The cars come with warranties, aftermarket support and even driver training After all, what’s the point of sending a car to an end user who doesn’t know how to operate it? Valerian Lemoine leads TGS’s driver training program. “It’s everything from using the clutch and gears correctly, to reducing cleanliness, to being a safe driver. If you give someone a 2.5-ton car, they need to know how to handle it. Plus companies realize that these cars are part of their project. face – they don’t want to be seen in a negative light as irresponsible road users.” Valerian worked for MSF, which has 4,000-5,000 vehicles worldwide. The UN is now turning to TGS to help spread its road safety message.

Jonathan gave me a tour of the warehouse. Base cars are compulsively simple in a way we’re no longer familiar with: wind-down windows, clunking locks, stiff switches. They fit the kit hard, reliable. Most of it seems to come from Australia. “We fit Codan radios, which go back to the Flying Doctor type thing, but the UN and NGOs still use it because it has a huge range. People here will say it’s dead because we have mobile phones and satellite phones. Well, but if there’s a coup the first thing they take out is the cellular network. So your phone is gone. If you’ve got your own high frequency network, you’re still talking.

Whether technology is obsolete or not depends on your perspective. They hear endless stories of exporting Euro VI emissions compliant cars to Africa that explode on local fuel. “We can do modern technology,” Gourlay insists. “Geofencing cars, remote immobilizers – the Land Cruiser you drive is fitted with a panic alarm and we know it works because it’s accidentally set off every time the car is cleaned.”

Driving by road is not sophisticated. The steering needs arm locks, the ride is bouncy, the diesel crude and roady. “Agencies are more aware of it now – we’re seeing some use cases move to Corollas and RAV4s, the desire to move lightly.” However, the relative luxury of those models is not what matters, but that they still have the same reliability despite the added complexity. Toyota – with TGS as its outlet – has this market sewn up.
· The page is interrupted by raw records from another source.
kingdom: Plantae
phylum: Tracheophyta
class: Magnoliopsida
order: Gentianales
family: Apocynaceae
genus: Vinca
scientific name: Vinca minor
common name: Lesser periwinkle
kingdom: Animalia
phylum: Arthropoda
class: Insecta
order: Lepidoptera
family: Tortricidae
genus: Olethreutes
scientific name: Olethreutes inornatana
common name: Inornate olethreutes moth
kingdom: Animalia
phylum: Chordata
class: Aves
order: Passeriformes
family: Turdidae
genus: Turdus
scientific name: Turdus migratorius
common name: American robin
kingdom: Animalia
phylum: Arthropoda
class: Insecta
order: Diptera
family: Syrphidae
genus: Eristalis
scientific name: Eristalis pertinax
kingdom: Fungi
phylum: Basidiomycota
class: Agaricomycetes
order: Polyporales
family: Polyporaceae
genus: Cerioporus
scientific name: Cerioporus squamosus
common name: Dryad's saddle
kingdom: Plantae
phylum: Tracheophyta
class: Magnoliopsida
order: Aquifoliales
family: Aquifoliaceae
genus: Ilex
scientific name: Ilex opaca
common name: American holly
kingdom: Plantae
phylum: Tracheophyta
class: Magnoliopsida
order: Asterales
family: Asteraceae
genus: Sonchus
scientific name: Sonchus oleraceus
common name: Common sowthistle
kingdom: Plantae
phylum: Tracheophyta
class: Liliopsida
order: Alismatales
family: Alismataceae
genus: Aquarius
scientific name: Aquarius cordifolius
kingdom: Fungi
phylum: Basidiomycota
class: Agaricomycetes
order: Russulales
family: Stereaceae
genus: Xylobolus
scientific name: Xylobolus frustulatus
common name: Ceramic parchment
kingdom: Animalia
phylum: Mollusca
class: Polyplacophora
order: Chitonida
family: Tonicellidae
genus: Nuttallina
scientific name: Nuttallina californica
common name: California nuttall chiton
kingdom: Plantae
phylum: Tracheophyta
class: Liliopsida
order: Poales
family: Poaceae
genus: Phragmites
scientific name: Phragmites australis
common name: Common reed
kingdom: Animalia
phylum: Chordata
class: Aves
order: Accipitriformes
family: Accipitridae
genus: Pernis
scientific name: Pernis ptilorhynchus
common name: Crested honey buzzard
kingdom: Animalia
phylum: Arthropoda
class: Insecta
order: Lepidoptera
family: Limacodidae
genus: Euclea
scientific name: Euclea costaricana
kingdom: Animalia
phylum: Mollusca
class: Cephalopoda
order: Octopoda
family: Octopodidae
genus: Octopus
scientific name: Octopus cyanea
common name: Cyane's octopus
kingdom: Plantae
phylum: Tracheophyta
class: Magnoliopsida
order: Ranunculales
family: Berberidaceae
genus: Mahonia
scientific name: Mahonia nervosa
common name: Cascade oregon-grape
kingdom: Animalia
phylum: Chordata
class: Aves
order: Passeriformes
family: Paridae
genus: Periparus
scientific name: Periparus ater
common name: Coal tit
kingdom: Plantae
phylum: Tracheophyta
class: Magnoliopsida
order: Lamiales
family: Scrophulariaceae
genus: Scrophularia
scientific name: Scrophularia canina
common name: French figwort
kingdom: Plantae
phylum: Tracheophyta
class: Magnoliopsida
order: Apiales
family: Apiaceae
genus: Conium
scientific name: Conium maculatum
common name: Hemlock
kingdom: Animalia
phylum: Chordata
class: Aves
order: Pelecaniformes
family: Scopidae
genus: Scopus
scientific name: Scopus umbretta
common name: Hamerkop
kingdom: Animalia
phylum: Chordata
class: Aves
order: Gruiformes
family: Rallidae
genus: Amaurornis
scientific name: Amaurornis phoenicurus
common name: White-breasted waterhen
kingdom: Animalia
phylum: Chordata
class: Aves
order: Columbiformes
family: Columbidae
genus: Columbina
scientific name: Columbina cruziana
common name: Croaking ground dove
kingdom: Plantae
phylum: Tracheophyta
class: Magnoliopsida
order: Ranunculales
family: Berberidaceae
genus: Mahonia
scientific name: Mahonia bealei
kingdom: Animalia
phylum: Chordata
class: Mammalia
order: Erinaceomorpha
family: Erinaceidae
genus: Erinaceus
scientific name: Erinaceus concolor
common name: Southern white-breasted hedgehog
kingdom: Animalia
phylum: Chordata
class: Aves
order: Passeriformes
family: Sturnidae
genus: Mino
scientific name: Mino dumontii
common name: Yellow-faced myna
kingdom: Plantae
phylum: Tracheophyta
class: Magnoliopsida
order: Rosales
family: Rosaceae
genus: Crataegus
Now don’t worry about numbers or logistics, but what a white Toyota represents when it rolls into your town. We only see a car, but in other parts of the world the arrival of a white Toyota signals hope, salvation, medicine, communication, education, help, food, relief. It signals help. A white Toyota – paint code 058 – a sign that things will get better And if that’s not a worthy introduction to a car game, I don’t know what is.